17 dezembro 2019

parece o facebook


"Isto parece o facebook!" foi o comentário revoltado e triste ouvido a uma visitante da casa de Max Liebermann, ao ler esta carta dirigida ao pintor, na altura em que fora nomeado director da Academia das Artes de Berlim:



                                                                                                                Berlim, 6 de Agosto de 1924
                                                                                                                W 15 Fasanenstraße 15



Para o senhor (professor) Max Liebermann
                                          Berlim, W. 7 Pariser Platz 7

Graças à sua capacidade tipicamente judaica de se insinuar, conseguiu o lugar de director de um Instituto Superior de Artes alemão, que é de todos o menos merecido por um judeu untuoso como você. 


Todos os alemães estão profundamente revoltados com esta usurpação infundada e esta pouca vergonha. Pode ter a certeza de que muito em breve rebentará a tempestade, e toda a escumalha mentirosa de judeus será rapidamente varrida da Alemanha, mas você será enforcado porque conspurcou a arte alemã.
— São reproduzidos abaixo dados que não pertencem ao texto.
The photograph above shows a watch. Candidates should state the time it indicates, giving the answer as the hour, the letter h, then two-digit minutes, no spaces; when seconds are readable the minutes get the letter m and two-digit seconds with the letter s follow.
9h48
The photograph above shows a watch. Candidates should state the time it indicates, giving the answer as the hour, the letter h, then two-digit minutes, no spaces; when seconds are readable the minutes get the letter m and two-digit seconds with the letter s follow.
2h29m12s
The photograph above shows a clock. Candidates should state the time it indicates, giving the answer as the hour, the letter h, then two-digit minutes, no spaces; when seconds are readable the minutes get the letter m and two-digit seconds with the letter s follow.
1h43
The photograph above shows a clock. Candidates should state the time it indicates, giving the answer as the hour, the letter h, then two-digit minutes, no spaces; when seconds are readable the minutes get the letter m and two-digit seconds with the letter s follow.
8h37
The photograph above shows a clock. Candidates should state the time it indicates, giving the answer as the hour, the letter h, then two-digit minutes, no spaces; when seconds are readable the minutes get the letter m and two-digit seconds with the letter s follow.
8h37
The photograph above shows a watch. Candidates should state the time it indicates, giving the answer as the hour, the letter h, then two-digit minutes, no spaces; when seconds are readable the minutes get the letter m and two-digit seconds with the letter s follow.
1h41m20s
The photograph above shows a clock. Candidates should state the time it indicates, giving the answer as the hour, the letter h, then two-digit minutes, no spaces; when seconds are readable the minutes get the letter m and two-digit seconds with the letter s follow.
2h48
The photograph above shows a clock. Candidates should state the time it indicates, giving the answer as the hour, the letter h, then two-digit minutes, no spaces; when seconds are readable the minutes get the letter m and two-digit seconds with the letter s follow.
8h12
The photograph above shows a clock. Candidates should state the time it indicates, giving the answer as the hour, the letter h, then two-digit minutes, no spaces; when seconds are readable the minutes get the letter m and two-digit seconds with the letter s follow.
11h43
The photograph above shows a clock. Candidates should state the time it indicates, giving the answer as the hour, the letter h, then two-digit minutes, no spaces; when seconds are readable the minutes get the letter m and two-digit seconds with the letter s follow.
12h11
De facto, você só chegou tão alto devido à ajuda dos percevejos judeus que usaram o dinheiro deles para lhe pagar. O enorme movimento alemão contra o judaísmo parasita e fraudulento já não está disposto a aceitar passiva e calmamente os seus actos maléficos e criminosos, antes conseguirá, com a maior precisão e energia, exterminar para sempre essa corja. A nossa paciência chegou ao fim. No que lhe diz respeito, não lhe concederemos tempo algum para se regozijar com este triunfo. Se dentro de 8 dias não prescindir voluntariamente do cargo de que se apoderou de forma insolente, do mesmo será

v i o l e n t a m e n t e 
 afastado.


Assinado: Seidl  


---

Parece o facebook, e parece os comentários nos jornais: a identificação de um inimigo ao qual se atribuem parasitismo e intenções malignas em relação a "nós" (os políticos, os refugiados, os migrantes, os ciganos, os negros de certos bairros), a ilusão de que se fala em nome de todo um povo, o apelo à violência ("e ninguém lhe dá um tiro?"), a redução de humanos a substantivos colectivos de animais ou a pragas de insectos.

Já vimos aonde é que esta linguagem, aliada a um contexto de instabilidade da Democracia, pode levar. Hoje em dia já vemos esta linguagem banalizada no espaço público, e o seu uso - consciente ou involuntário - é um importante instrumento do insidioso ataque às Democracias que está a ser conduzido "com a maior precisão e energia".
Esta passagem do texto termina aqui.